→ **Task directions**
The string "Katalonien" may appear on lines of the entries below; report how many such lines there are, and only that.
= Beginning of Section =
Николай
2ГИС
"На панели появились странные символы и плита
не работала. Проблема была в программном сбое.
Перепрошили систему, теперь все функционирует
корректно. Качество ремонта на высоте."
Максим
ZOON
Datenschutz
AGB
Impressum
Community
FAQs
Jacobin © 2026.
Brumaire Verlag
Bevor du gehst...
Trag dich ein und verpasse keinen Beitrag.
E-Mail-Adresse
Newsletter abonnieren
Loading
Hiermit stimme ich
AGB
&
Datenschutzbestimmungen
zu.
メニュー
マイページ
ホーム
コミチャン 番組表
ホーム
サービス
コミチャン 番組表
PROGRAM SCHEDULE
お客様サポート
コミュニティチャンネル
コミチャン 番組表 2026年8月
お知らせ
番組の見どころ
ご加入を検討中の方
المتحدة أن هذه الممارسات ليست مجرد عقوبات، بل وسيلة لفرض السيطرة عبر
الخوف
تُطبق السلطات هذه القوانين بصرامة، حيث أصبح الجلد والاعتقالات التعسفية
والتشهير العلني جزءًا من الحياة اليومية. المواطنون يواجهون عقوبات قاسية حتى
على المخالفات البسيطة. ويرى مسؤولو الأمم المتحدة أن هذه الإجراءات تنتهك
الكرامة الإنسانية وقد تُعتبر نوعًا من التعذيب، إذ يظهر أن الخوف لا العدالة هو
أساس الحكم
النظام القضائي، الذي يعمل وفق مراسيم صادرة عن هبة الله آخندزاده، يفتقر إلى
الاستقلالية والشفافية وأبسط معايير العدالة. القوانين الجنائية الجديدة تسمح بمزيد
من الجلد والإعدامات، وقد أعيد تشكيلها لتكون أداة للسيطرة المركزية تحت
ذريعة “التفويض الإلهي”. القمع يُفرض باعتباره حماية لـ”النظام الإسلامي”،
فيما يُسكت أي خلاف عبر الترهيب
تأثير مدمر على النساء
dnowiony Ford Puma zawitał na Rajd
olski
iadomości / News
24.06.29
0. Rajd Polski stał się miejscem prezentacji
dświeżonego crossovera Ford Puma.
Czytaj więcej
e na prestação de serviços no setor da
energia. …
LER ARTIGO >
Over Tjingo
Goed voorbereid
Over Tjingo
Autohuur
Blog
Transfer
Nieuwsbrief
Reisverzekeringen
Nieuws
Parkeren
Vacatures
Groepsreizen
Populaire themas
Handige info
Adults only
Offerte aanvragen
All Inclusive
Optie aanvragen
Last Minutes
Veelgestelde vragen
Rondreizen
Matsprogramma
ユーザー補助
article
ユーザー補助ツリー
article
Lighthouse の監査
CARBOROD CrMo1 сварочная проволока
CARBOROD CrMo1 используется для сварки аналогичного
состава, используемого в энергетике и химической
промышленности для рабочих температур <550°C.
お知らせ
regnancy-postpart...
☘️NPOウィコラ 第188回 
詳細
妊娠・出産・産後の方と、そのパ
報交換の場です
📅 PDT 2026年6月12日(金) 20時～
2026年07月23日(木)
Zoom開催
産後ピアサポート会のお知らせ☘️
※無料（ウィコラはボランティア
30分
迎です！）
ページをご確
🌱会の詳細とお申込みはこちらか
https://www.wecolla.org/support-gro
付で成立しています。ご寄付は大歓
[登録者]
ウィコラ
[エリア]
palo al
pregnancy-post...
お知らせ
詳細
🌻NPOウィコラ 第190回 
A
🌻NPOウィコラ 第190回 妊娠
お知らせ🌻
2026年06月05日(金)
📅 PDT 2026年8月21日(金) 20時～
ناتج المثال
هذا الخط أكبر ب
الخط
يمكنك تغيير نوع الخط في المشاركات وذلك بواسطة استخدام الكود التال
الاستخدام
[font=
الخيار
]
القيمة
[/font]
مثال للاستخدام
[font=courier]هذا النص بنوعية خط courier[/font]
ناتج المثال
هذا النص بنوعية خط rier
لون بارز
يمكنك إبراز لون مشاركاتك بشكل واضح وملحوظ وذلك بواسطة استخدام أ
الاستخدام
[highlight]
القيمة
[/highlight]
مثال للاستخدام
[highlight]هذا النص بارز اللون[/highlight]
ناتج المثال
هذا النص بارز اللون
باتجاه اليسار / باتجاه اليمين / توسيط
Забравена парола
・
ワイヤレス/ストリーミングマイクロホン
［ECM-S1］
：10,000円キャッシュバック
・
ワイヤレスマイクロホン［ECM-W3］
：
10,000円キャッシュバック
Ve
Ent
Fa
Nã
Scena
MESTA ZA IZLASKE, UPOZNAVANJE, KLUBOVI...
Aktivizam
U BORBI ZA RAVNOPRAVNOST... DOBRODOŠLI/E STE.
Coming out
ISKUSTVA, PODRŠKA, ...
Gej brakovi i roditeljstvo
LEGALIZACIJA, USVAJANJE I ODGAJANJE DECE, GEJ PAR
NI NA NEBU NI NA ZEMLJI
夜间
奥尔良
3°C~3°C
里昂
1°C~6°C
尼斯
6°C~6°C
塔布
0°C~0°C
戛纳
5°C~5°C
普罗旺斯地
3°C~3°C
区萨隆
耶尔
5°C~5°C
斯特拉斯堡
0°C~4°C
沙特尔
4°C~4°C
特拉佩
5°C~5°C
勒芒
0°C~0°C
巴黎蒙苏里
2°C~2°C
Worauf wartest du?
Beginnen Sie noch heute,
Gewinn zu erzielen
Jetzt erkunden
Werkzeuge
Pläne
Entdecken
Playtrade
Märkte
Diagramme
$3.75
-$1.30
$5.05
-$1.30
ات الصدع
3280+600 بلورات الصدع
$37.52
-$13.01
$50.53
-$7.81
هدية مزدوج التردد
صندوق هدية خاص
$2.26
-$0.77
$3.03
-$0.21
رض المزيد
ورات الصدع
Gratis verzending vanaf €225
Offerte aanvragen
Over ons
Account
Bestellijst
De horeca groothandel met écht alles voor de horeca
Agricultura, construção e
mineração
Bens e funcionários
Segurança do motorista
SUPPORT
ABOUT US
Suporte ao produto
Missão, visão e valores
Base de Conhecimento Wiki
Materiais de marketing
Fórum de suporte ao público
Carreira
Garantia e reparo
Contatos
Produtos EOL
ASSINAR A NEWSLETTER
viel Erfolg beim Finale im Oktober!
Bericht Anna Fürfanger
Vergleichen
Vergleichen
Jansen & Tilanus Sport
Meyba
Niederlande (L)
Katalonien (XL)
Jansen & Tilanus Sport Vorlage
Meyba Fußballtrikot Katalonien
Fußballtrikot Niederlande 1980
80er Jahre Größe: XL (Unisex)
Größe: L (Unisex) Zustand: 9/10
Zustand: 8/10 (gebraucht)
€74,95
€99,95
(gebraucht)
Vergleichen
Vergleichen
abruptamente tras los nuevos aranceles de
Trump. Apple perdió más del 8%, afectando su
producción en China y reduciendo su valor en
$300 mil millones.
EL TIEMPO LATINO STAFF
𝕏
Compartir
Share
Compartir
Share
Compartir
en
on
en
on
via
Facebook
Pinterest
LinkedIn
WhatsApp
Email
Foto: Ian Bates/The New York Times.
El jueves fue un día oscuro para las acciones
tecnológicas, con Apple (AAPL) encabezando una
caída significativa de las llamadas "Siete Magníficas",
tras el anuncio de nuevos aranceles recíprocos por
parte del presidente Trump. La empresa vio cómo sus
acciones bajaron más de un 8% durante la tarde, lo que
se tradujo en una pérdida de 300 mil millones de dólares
= End of Section =
→ **Result of the exercise**
2